It may be October which is Breast Cancer Awareness Month but today I ran in the Sacramento Cowtown Half Marathon to raise awareness and funds for the Leukemia/Lymphoma Society. As Breast Cancer's influence on my life is so prominent I wanted to do something beyond my walks for someone who meant so much to me. My Uncle James passed away from Leukemia 2 years ago. My Aunt Sandy has not just supported my Breast Cancer Walks financially but also emotionally as her way to find a care for all cancers. For the last few months she's been by her friend Vicki's side while Vicki has gone through treatment for lung cancer. Last week we got the news, for now... hopefully forever... Vicki is cancer free.I feel like I'm talking in circles. I hate that cancer is waiting around every corner, lurking and waiting to take over our lives.

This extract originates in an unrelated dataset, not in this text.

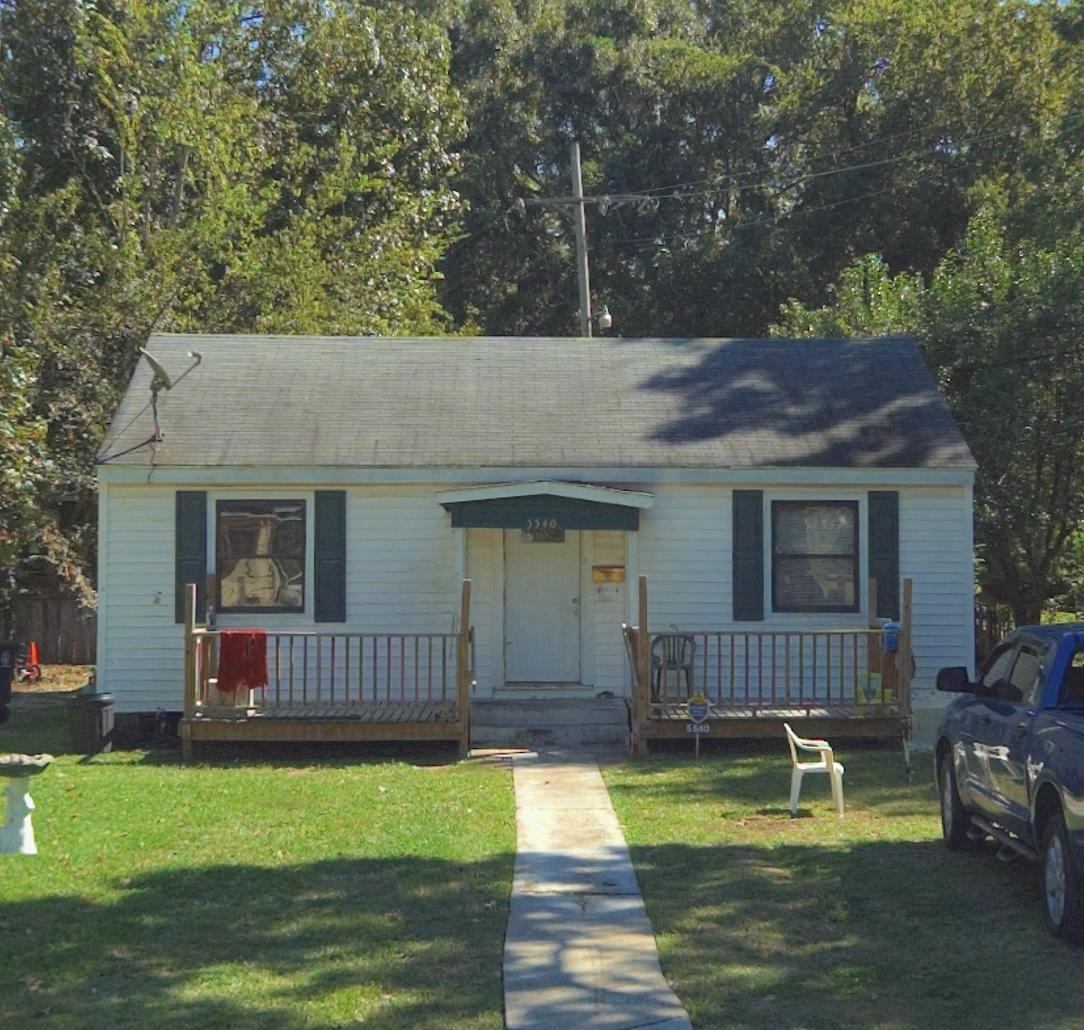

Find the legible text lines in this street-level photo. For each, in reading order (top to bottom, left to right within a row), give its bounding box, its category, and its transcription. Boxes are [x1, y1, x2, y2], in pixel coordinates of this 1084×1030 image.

[526, 517, 559, 529] StreetNumber: 5540
[686, 723, 710, 733] StreetNumber: 5540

What I wanted to say was I may speak loudly and proficiently about the Breast Cancer walks but today was about doing something special in memory of my Uncle James, in his Memory, in his Honor.
Today I felt him with me. I even took him with me, my little Jiminy Cricket on my shirt, giving me strength, giving me confidence and letting me push myself to a new level. Mostly I just love and miss him and today, for him I ran... for 13.1 miles in under 2 hours. Faster than I ever imagined because there were wings carrying or an umbrella carrying me through this race. Thank you Uncle James for loving me. Today for you I put it all on the line.